In order to install the requied libraries install anaconda and also install LightFM using `pip install lightfm`

In [1]:
import sqlite3
import numpy as np
import pandas as pd
from lightfm import LightFM
from lightfm.datasets import fetch_movielens

# LightFM approach

import the necessary libraries

In [2]:
import sqlite3
import numpy as np
import pandas as pd
from lightfm import LightFM
from lightfm.data import Dataset

Connect to the database (from file this time) and retrieve the data required.
- Since the category is a list I chose to use this way to retrieve it from the sql so I dunno if it's the best way to do so
*Running this will take up some memory as it is loading a 500mb file to memory (possibly twice)* 

In [3]:
conn = sqlite3.connect("./database.sqlite")
data = pd.read_sql("""SELECT rating, author_id, created_at, podcasts.podcast_id, podcasts.title 
                        FROM podcasts 
                        INNER JOIN reviews ON reviews.podcast_id = podcasts.podcast_id""", 
                   conn)
category_data = pd.read_sql('''
                            SELECT podcast_id, category FROM categories
                            ''', conn)
category_data = category_data.groupby('podcast_id')['category'].apply(', '.join).reset_index()
data = pd.merge(data, category_data, on='podcast_id', how='left')

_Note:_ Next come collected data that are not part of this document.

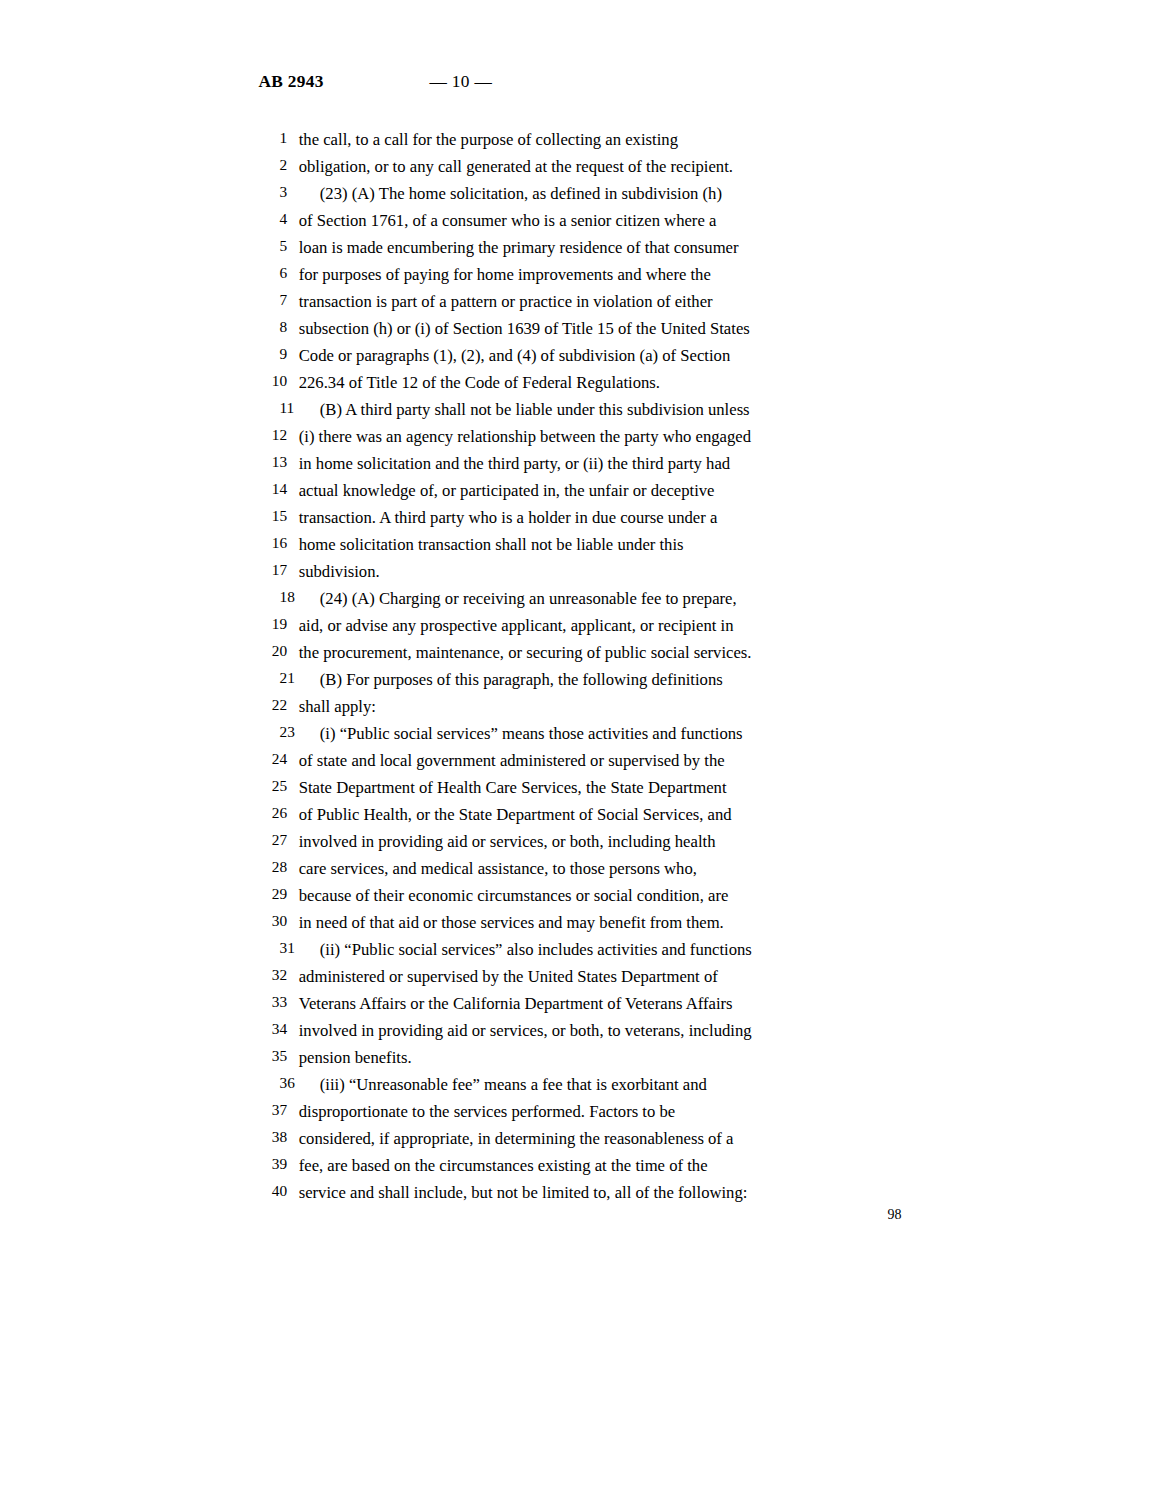AB 2943 — 10 —
the call, to a call for the purpose of collecting an existing
obligation, or to any call generated at the request of the recipient.
(23) (A) The home solicitation, as defined in subdivision (h)
of Section 1761, of a consumer who is a senior citizen where a
loan is made encumbering the primary residence of that consumer
for purposes of paying for home improvements and where the
transaction is part of a pattern or practice in violation of either
subsection (h) or (i) of Section 1639 of Title 15 of the United States
Code or paragraphs (1), (2), and (4) of subdivision (a) of Section
226.34 of Title 12 of the Code of Federal Regulations.
(B) A third party shall not be liable under this subdivision unless
(i) there was an agency relationship between the party who engaged
in home solicitation and the third party, or (ii) the third party had
actual knowledge of, or participated in, the unfair or deceptive
transaction. A third party who is a holder in due course under a
home solicitation transaction shall not be liable under this
subdivision.
(24) (A) Charging or receiving an unreasonable fee to prepare,
aid, or advise any prospective applicant, applicant, or recipient in
the procurement, maintenance, or securing of public social services.
(B) For purposes of this paragraph, the following definitions
shall apply:
(i) “Public social services” means those activities and functions
of state and local government administered or supervised by the
State Department of Health Care Services, the State Department
of Public Health, or the State Department of Social Services, and
involved in providing aid or services, or both, including health
care services, and medical assistance, to those persons who,
because of their economic circumstances or social condition, are
in need of that aid or those services and may benefit from them.
(ii) “Public social services” also includes activities and functions
administered or supervised by the United States Department of
Veterans Affairs or the California Department of Veterans Affairs
involved in providing aid or services, or both, to veterans, including
pension benefits.
(iii) “Unreasonable fee” means a fee that is exorbitant and
disproportionate to the services performed. Factors to be
considered, if appropriate, in determining the reasonableness of a
fee, are based on the circumstances existing at the time of the
service and shall include, but not be limited to, all of the following:
98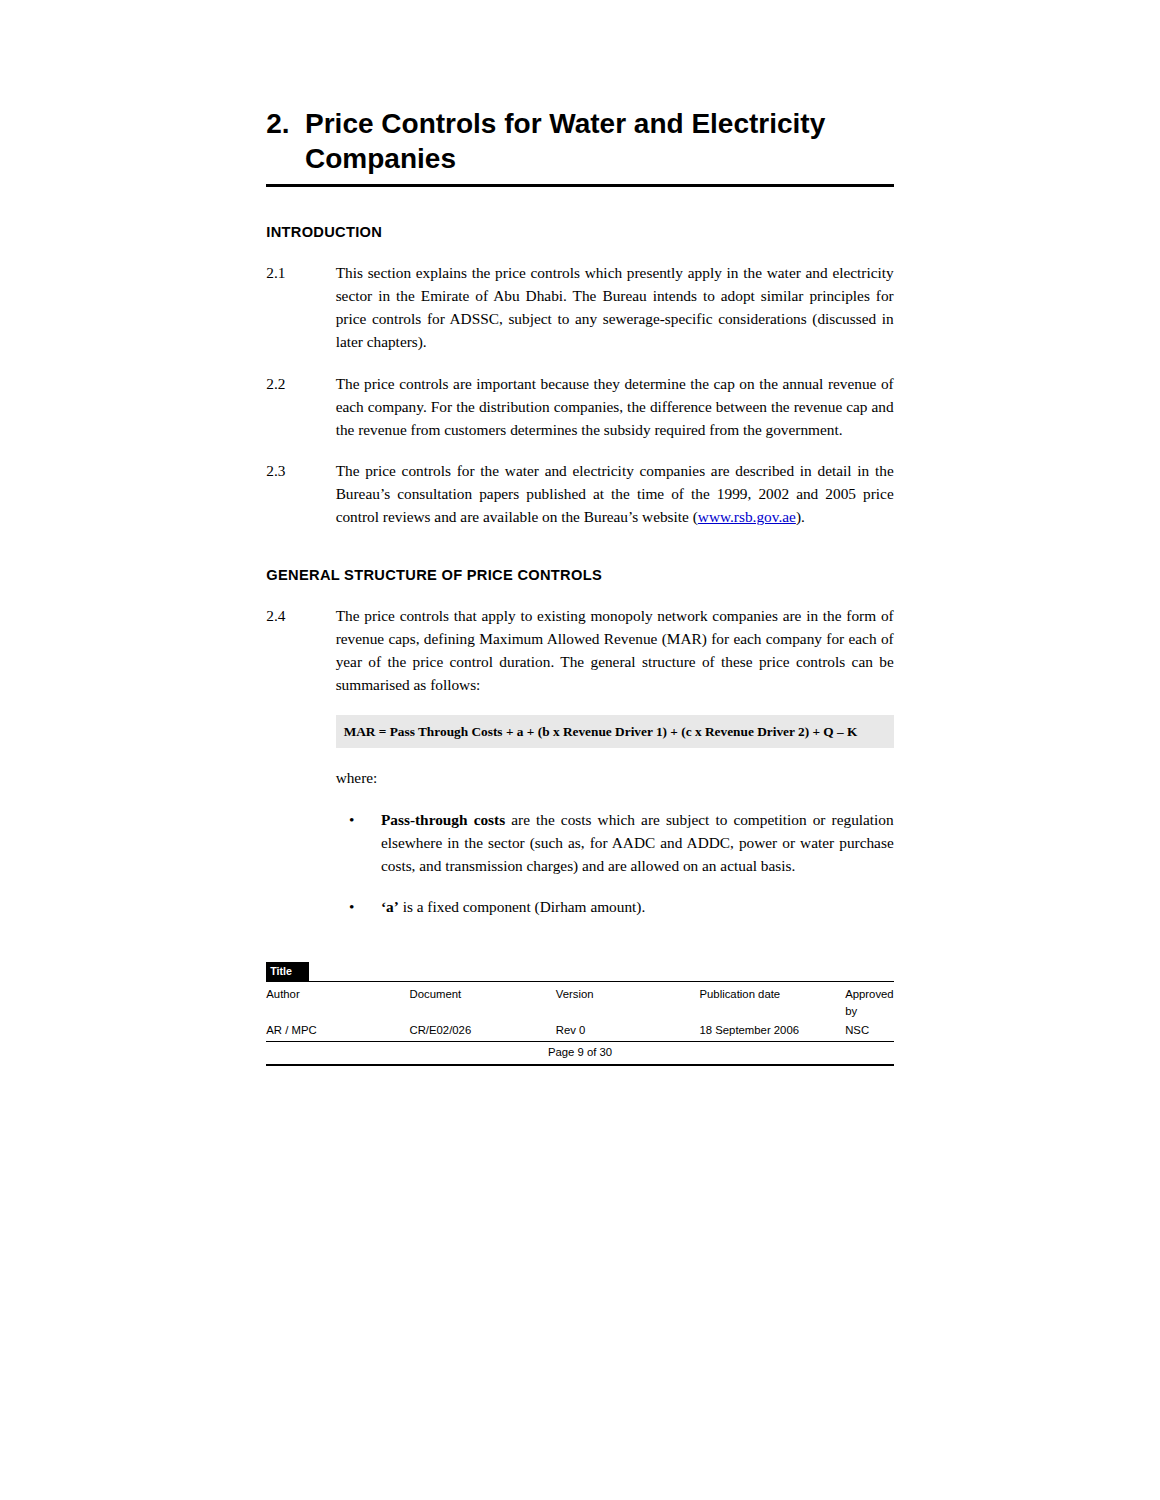2. Price Controls for Water and Electricity Companies
INTRODUCTION
2.1
This section explains the price controls which presently apply in the water and electricity sector in the Emirate of Abu Dhabi. The Bureau intends to adopt similar principles for price controls for ADSSC, subject to any sewerage-specific considerations (discussed in later chapters).
2.2
The price controls are important because they determine the cap on the annual revenue of each company. For the distribution companies, the difference between the revenue cap and the revenue from customers determines the subsidy required from the government.
2.3
The price controls for the water and electricity companies are described in detail in the Bureau’s consultation papers published at the time of the 1999, 2002 and 2005 price control reviews and are available on the Bureau’s website (www.rsb.gov.ae).
GENERAL STRUCTURE OF PRICE CONTROLS
2.4
The price controls that apply to existing monopoly network companies are in the form of revenue caps, defining Maximum Allowed Revenue (MAR) for each company for each of year of the price control duration. The general structure of these price controls can be summarised as follows:
MAR = Pass Through Costs + a + (b x Revenue Driver 1) + (c x Revenue Driver 2) + Q – K
where:
• Pass-through costs are the costs which are subject to competition or regulation elsewhere in the sector (such as, for AADC and ADDC, power or water purchase costs, and transmission charges) and are allowed on an actual basis.
• ‘a’ is a fixed component (Dirham amount).
Title
| Author | Document | Version | Publication date | Approved by |
| AR / MPC | CR/E02/026 | Rev 0 | 18 September 2006 | NSC |
Page 9 of 30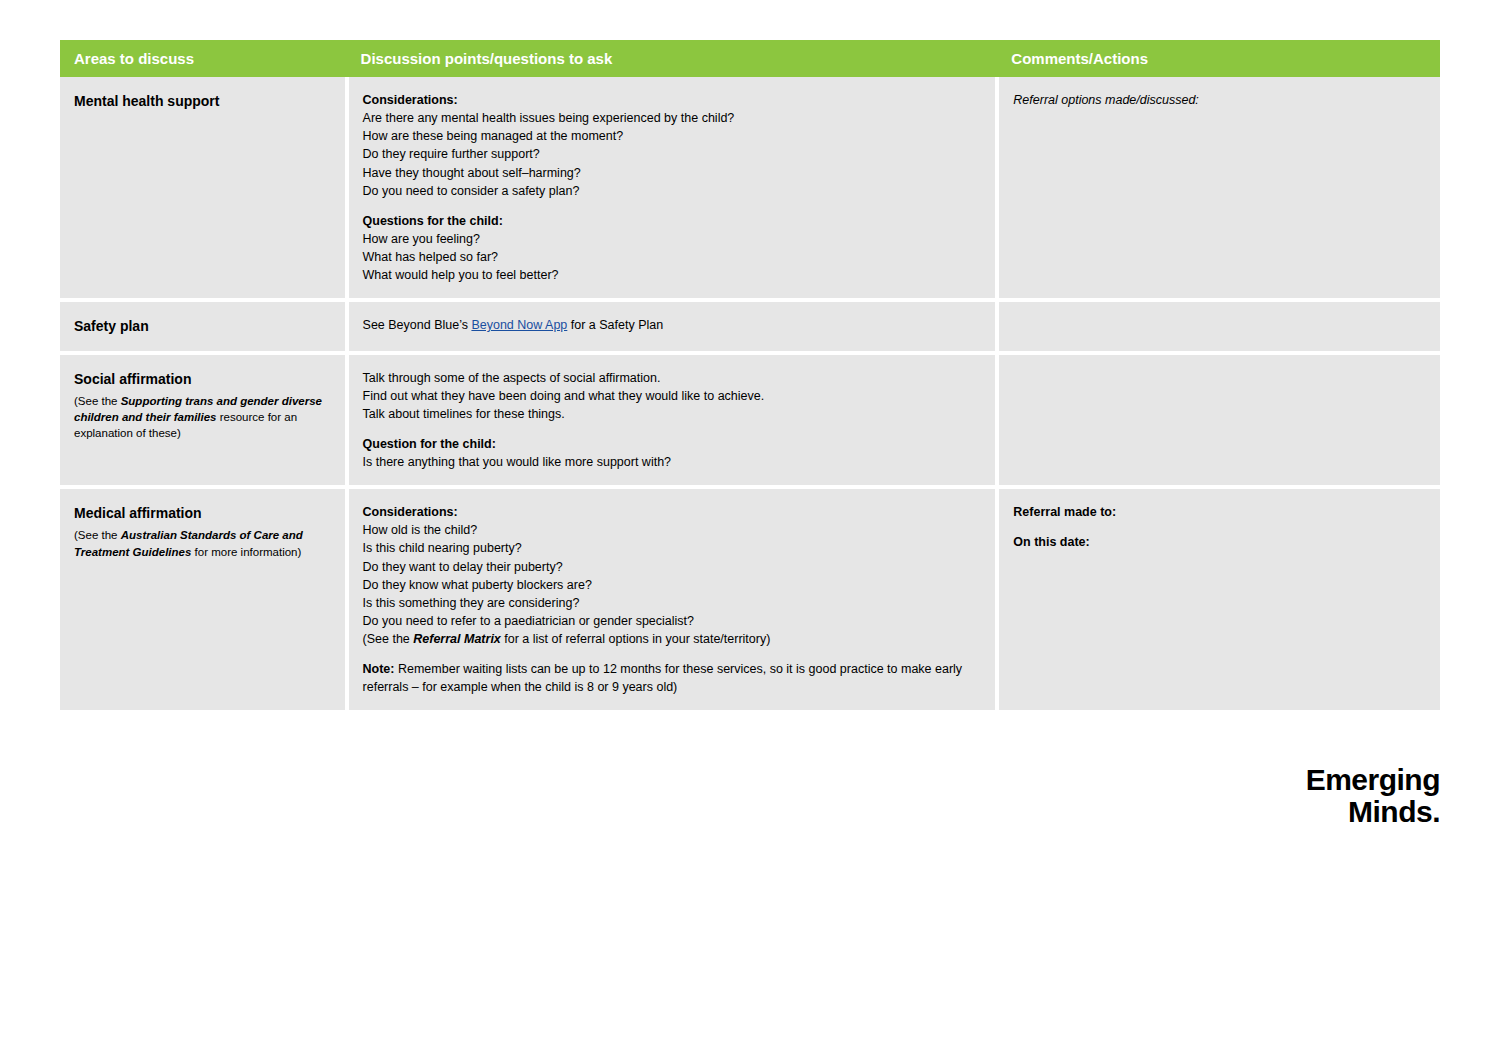| Areas to discuss | Discussion points/questions to ask | Comments/Actions |
| --- | --- | --- |
| Mental health support | Considerations: Are there any mental health issues being experienced by the child? How are these being managed at the moment? Do they require further support? Have they thought about self–harming? Do you need to consider a safety plan? Questions for the child: How are you feeling? What has helped so far? What would help you to feel better? | Referral options made/discussed: |
| Safety plan | See Beyond Blue’s Beyond Now App for a Safety Plan | |
| Social affirmation (See the Supporting trans and gender diverse children and their families resource for an explanation of these) | Talk through some of the aspects of social affirmation. Find out what they have been doing and what they would like to achieve. Talk about timelines for these things. Question for the child: Is there anything that you would like more support with? | |
| Medical affirmation (See the Australian Standards of Care and Treatment Guidelines for more information) | Considerations: How old is the child? Is this child nearing puberty? Do they want to delay their puberty? Do they know what puberty blockers are? Is this something they are considering? Do you need to refer to a paediatrician or gender specialist? (See the Referral Matrix for a list of referral options in your state/territory) Note: Remember waiting lists can be up to 12 months for these services, so it is good practice to make early referrals – for example when the child is 8 or 9 years old) | Referral made to: On this date: |
Emerging
Minds.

Close the connections and inspect the data lightly (will add more exploratory data analysis in the future as it has some actual good insights that helped make decisions)
                                                    

In [4]:
conn.close()
print(data['category'])
data.head()

0         arts, arts-performing-arts, music
1         arts, arts-performing-arts, music
2              arts, arts-design, education
3              arts, arts-design, education
4              arts, arts-design, education
                        ...                
984400                      society-culture
984401                      society-culture
984402                      society-culture
984403                      society-culture
984404                      society-culture
Name: category, Length: 984405, dtype: object


Unnamed: 0,rating,author_id,created_at,podcast_id,title,category
0,5,F7E5A318989779D,2018-04-24T12:05:16-07:00,c61aa81c9b929a66f0c1db6cbe5d8548,Backstage at Tilles Center,"arts, arts-performing-arts, music"
1,5,F6BF5472689BD12,2018-05-09T18:14:32-07:00,c61aa81c9b929a66f0c1db6cbe5d8548,Backstage at Tilles Center,"arts, arts-performing-arts, music"
2,1,1AB95B8E6E1309E,2019-06-11T14:53:39-07:00,ad4f2bf69c72b8db75978423c25f379e,TED Talks Daily,"arts, arts-design, education"
3,5,11BB760AA5DEBD1,2018-05-31T13:08:09-07:00,ad4f2bf69c72b8db75978423c25f379e,TED Talks Daily,"arts, arts-design, education"
4,5,D86032C8E57D15A,2019-06-19T13:56:05-07:00,ad4f2bf69c72b8db75978423c25f379e,TED Talks Daily,"arts, arts-design, education"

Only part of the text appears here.